CONSIGNE 1 =
Les affirmations suivantes concordent-elles avec l'article sur la contestation en Kabylie ? (a) Le mouvement reçoit parfois l'appui d'élus locaux. (b) Le projet de loi en cause devait financer l'extension de tamazight. (c) La grève touche tous les lycées de la wilaya de Béjaia. Répondez par oui ou par non à chacune, en citant fidèlement les mots décisifs de l'article.
CONSIGNE 2 =
Pourriez-vous écrire la suite de l'article sur la contestation en Kabylie, en reprenant après sa dernière phrase ?

EXTRAIT DU TEXTE =
********************

Tamazight instrumentalisée : qui veut rééditer le «printemps noir» en Kabylie ?
Par Houari Achouri – Vraie ou fausse, authentique ou manipulée, l’information sur le rejet par l’Assemblée populaire nationale (APN) d’un projet de loi visant à financer l’extension de tamazight dans le pays a produit son effet déclencheur. Les dernières nouvelles indiquent que le mouvement de contestation des lycéens et étudiants en Kabylie se propage et bénéficie, même parfois, du soutien d’élus locaux. On parle de démonstration de force à Akbou où des milliers de personnes ont investi la rue, de marches des lycéens des localités de la côte est de Béjaia, d’une grève dans la plupart des lycées de cette wilaya. On parle aussi de la wilaya de Bouira qui rejoint le mouvement, de localités dans la wilaya de Sétif qui en font autant et de marches dans la plupart des communes de Tizi Ouzou.

********************

DONNÉES SOURCES =
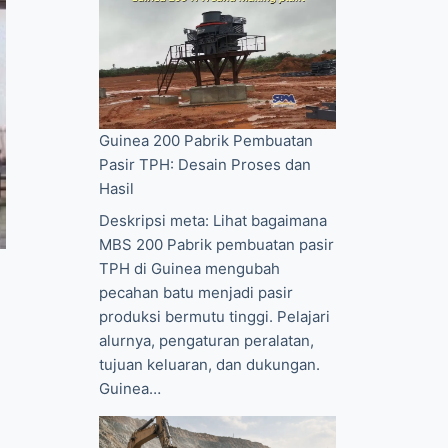
Guinea 200 Pabrik Pembuatan
Pasir TPH: Desain Proses dan
Hasil
Deskripsi meta: Lihat bagaimana
MBS 200 Pabrik pembuatan pasir
TPH di Guinea mengubah
pecahan batu menjadi pasir
produksi bermutu tinggi. Pelajari
alurnya, pengaturan peralatan,
tujuan keluaran, dan dukungan.
Guinea…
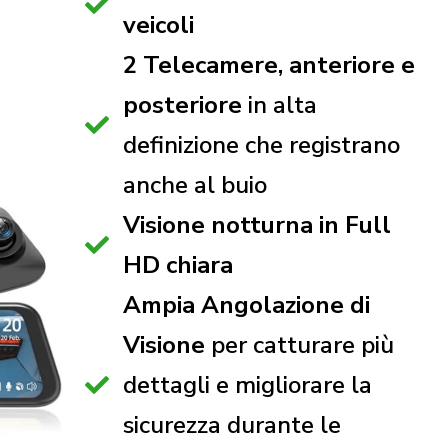
veicoli
2 Telecamere, anteriore e
posteriore
in alta
definizione che registrano
anche al buio
Visione notturna in Full
HD chiara
Ampia Angolazione di
Visione
per catturare più
dettagli e migliorare la
sicurezza durante le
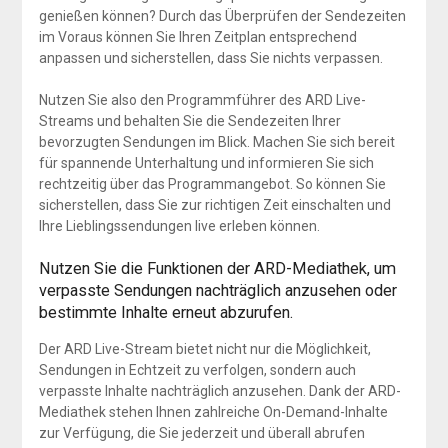
genießen können? Durch das Überprüfen der Sendezeiten
im Voraus können Sie Ihren Zeitplan entsprechend
anpassen und sicherstellen, dass Sie nichts verpassen.
Nutzen Sie also den Programmführer des ARD Live-
Streams und behalten Sie die Sendezeiten Ihrer
bevorzugten Sendungen im Blick. Machen Sie sich bereit
für spannende Unterhaltung und informieren Sie sich
rechtzeitig über das Programmangebot. So können Sie
sicherstellen, dass Sie zur richtigen Zeit einschalten und
Ihre Lieblingssendungen live erleben können.
Nutzen Sie die Funktionen der ARD-Mediathek, um
verpasste Sendungen nachträglich anzusehen oder
bestimmte Inhalte erneut abzurufen.
Der ARD Live-Stream bietet nicht nur die Möglichkeit,
Sendungen in Echtzeit zu verfolgen, sondern auch
verpasste Inhalte nachträglich anzusehen. Dank der ARD-
Mediathek stehen Ihnen zahlreiche On-Demand-Inhalte
zur Verfügung, die Sie jederzeit und überall abrufen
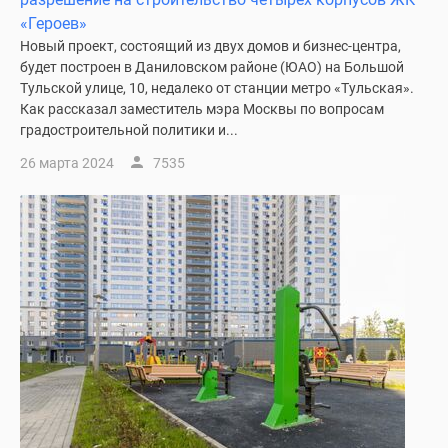
«Героев»
Новый проект, состоящий из двух домов и бизнес-центра,
будет построен в Даниловском районе (ЮАО) на Большой
Тульской улице, 10, недалеко от станции метро «Тульская».
Как рассказал заместитель мэра Москвы по вопросам
градостроительной политики и...
26 марта 2024
7535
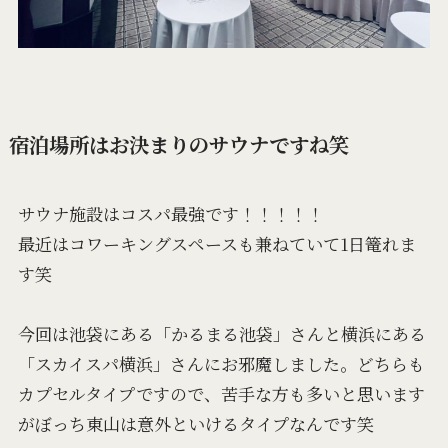
宿泊場所はお決まりのサウナですね笑
サウナ施設はコスパ最強です！！！！！
最近はコワーキングスペースも兼ねていて1日篭れま
す笑
今回は池袋にある「かるまる池袋」さんと横浜にある
「スカイスパ横浜」さんにお邪魔しました。どちらも
カプセルタイプですので、苦手な方も多いと思います
がぼっち東山は意外といけるタイプなんです笑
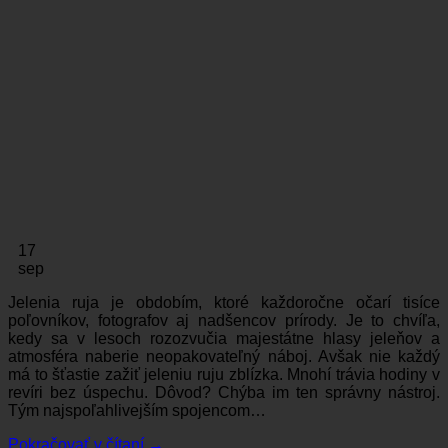
17
sep
Jelenia ruja je obdobím, ktoré každoročne očarí tisíce
poľovníkov, fotografov aj nadšencov prírody. Je to chvíľa,
kedy sa v lesoch rozozvučia majestátne hlasy jeleňov a
atmosféra naberie neopakovateľný náboj. Avšak nie každý
má to šťastie zažiť jeleniu ruju zblízka. Mnohí trávia hodiny v
revíri bez úspechu. Dôvod? Chýba im ten správny nástroj.
Tým najspoľahlivejším spojencom…
Pokračovať v čítaní
→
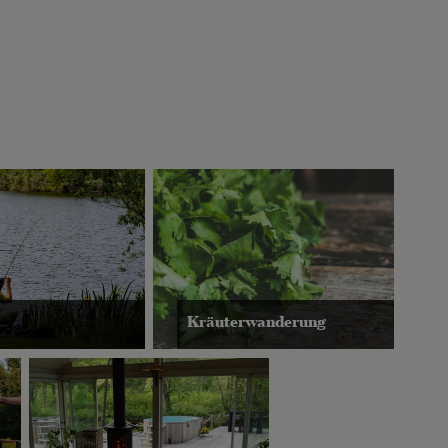
Kräuterwanderung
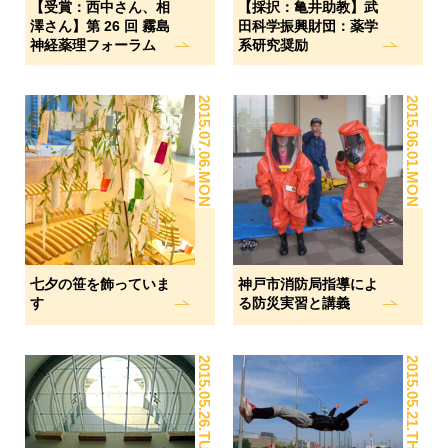
【受賞：西中さん、相
【採択：亀井助教】武
澤さん】第 26 回 霧島
田科学振興財団：薬学
神経薬理フォーラム
系研究奨励
2015.07.06.MON
2015.06.01.MON
七夕の笹を飾っていま
神戸市消防局指導によ
す
る防災実習と講義
2015.05.26.TUE
2015.05.21.THU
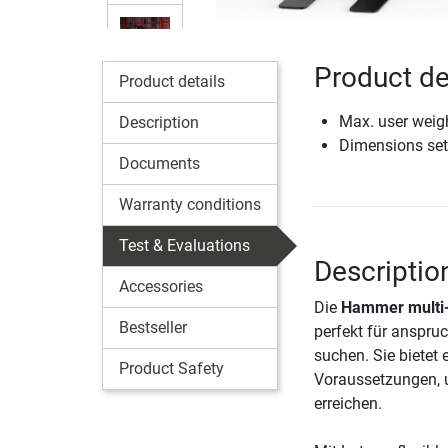
Product de
Product details
Max. user weig
Description
Dimensions set
Documents
Warranty conditions
Test & Evaluations
Descripti
Accessories
Die
Hammer multi
Bestseller
perfekt für anspruc
suchen. Sie bietet
Product Safety
Voraussetzungen, um
erreichen.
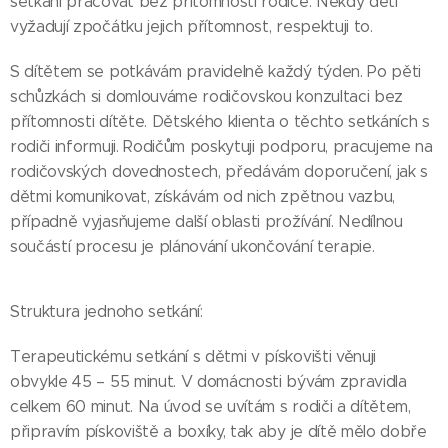
setkání pracovat bez přítomnosti rodiče. Někdy děti
vyžadují zpočátku jejich přítomnost, respektuji to.
S dítětem se potkávám pravidelně každý týden. Po pěti
schůzkách si domlouváme rodičovskou konzultaci bez
přítomnosti dítěte. Dětského klienta o těchto setkáních s
rodiči informuji. Rodičům poskytuji podporu, pracujeme na
rodičovských dovednostech, předávám doporučení, jak s
dětmi komunikovat, získávám od nich zpětnou vazbu,
případně vyjasňujeme další oblasti prožívání. Nedílnou
součástí procesu je plánování ukončování terapie.
Struktura jednoho setkání:
Terapeutickému setkání s dětmi v pískovišti věnuji
obvykle 45 – 55 minut. V domácnosti bývám zpravidla
celkem 60 minut. Na úvod se uvítám s rodiči a dítětem,
připravím pískoviště a boxíky, tak aby je dítě mělo dobře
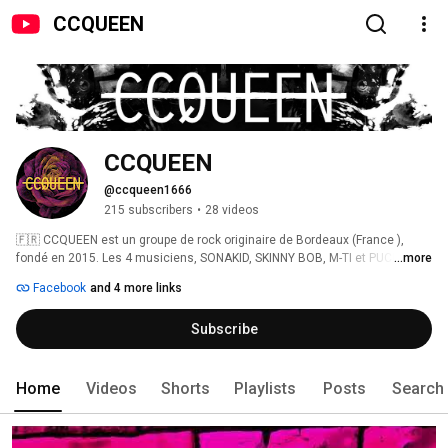
CCQUEEN
CCQUEEN
@ccqueen1666
215 subscribers
•
28 videos
🇫🇷 CCQUEEN est un groupe de rock originaire de Bordeaux (France ), 
fondé en 2015. Les 4 musiciens, SONAKID, SKINNY BOB, M-TI et PUCE 
...more
proposent un son à la fois lourd et aérien avec une pointe de stoner et 
Facebook
and 4 more links
beaucoup de folie furieuse romantique! Accompagné du dessinateur 
DAYGOR lors des concerts, la mise en scène combine alors effets 
Subscribe
sonores et visuels, créant un envoûtement chamanique dans la lignée 
insaisissable de Radiohead, Nick Cave, Pink Floyd, David Bowie, Archive,... 
Home
Videos
Shorts
Playlists
Posts
Search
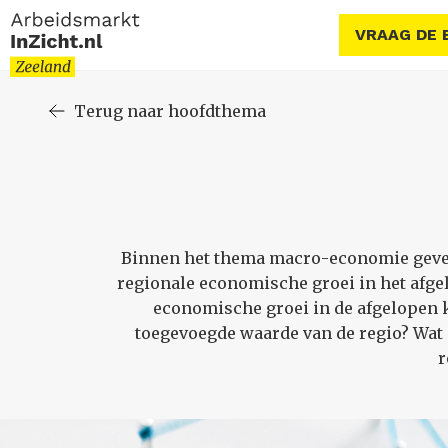
VRAAG DE 
Terug naar hoofdthema
Binnen het thema macro-economie geven
regionale economische groei in het afgel
economische groei in de afgelopen k
toegevoegde waarde van de regio? Wat 
r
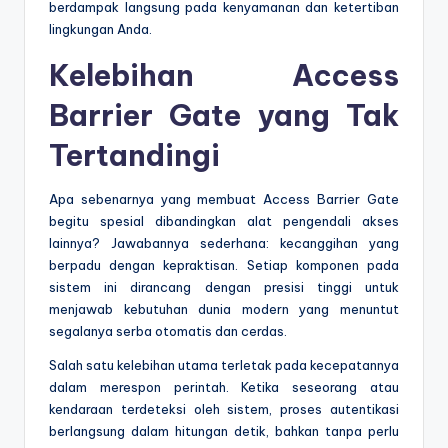
berdampak langsung pada kenyamanan dan ketertiban
lingkungan Anda.
Kelebihan
Access
Barrier Gate
yang Tak
Tertandingi
Apa sebenarnya yang membuat Access Barrier Gate
begitu spesial dibandingkan alat pengendali akses
lainnya? Jawabannya sederhana: kecanggihan yang
berpadu dengan kepraktisan. Setiap komponen pada
sistem ini dirancang dengan presisi tinggi untuk
menjawab kebutuhan dunia modern yang menuntut
segalanya serba otomatis dan cerdas.
Salah satu kelebihan utama terletak pada kecepatannya
dalam merespon perintah. Ketika seseorang atau
kendaraan terdeteksi oleh sistem, proses autentikasi
berlangsung dalam hitungan detik, bahkan tanpa perlu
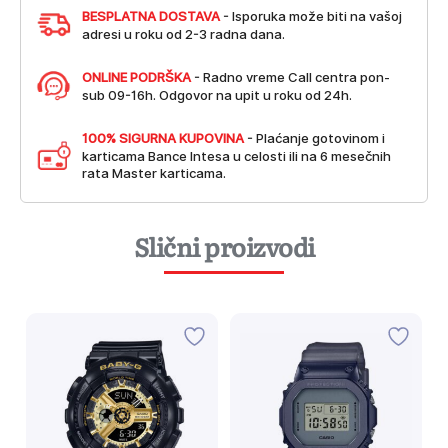
BESPLATNA DOSTAVA
- Isporuka može biti na vašoj
adresi u roku od 2-3 radna dana.
ONLINE PODRŠKA
- Radno vreme Call centra pon-
sub 09-16h. Odgovor na upit u roku od 24h.
100% SIGURNA KUPOVINA
- Plaćanje gotovinom i
karticama Bance Intesa u celosti ili na 6 mesečnih
rata Master karticama.
Slični proizvodi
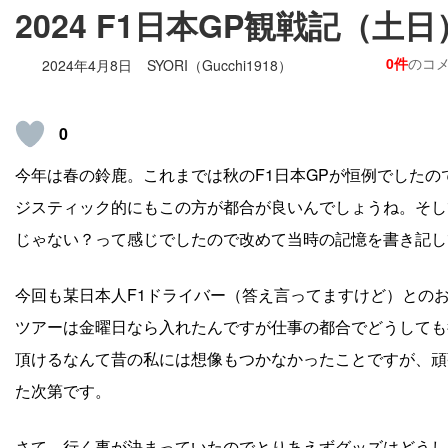
2024 F1日本GP観戦記（土日
0件
のコ
2024年4月8日
SYORI（Gucchi1918）
0
今年は春の鈴鹿。これまでは秋のF1日本GPが恒例でしたの
ジスティック的にもこの方が都合が良いんでしょうね。そし
じゃない？って感じでしたので改めて当時の記憶を書き記し
今回も某日本人F1ドライバー（答え言ってますけど）との
ツアーは金曜日なら入れたんですが仕事の都合でどうしても
頂けるなんて昔の私には想像もつかなかったことですが、頑
た次第です。
さて、行く事が決まっていたのでとりあえずグッズはどうし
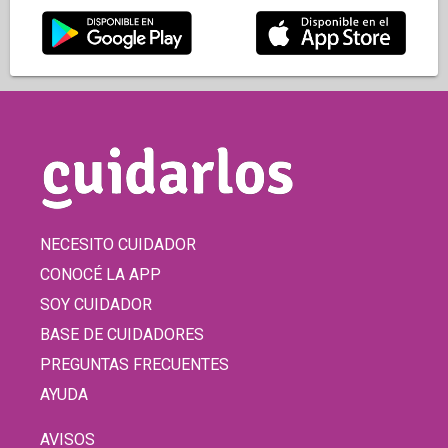
NECESITO CUIDADOR
CONOCÉ LA APP
SOY CUIDADOR
BASE DE CUIDADORES
PREGUNTAS FRECUENTES
AYUDA
AVISOS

********************

RÉPONSE 1 =
(a) Oui : « bénéficie, même parfois, du soutien d’élus locaux ».
(b) Oui : « un projet de loi visant à financer l’extension de tamazight dans le pays ».
(c) Non : « d’une grève dans la plupart des lycées de cette wilaya ».

RÉPONSE 2 =
Cette agitation contraste avec le «calme plat» apparent dans d’autres régions du pays où les populations sont moins vulnérables à ce genre de provocation. Ce qui amène les observateurs qui ont une bonne connaissance de la Kabylie et de l’agitation qui la secoue, pour une raison ou une autre, quasiment en permanence, à estimer que ce qui se passe actuellement n’est pas «innocent». Ils posent la question de savoir pourquoi «on» cherche à déstabiliser la Kabylie et pensent qu’à travers cette région, c’est, en fait, toute l’Algérie qui est visée, en actionnant la provocation qui fait mouche à tous les coups, celle d’une prétendue attaque contre tamazight. Et surtout, ils s’interrogent : qui veut rééditer le «printemps noir» en Kabylie ?
Mais le plus surprenant, «c’est cette attitude laxiste des institutions et de la classe politique devant un péril en marche», comme le relève l’édito d’AP qui souligne que le silence des partis qui ont pignon sur rue en Kabylie «en dit long sur leur incapacité à canaliser la révolte si jamais elle éclate». Toujours est-il que les dirigeants «historiques» du mouvement identitaire en Kabylie, en général, devenus militants dans des partis politiques, ne sont pas écoutés par la nouvelle génération qui a été sensible à cette information, savamment manipulée.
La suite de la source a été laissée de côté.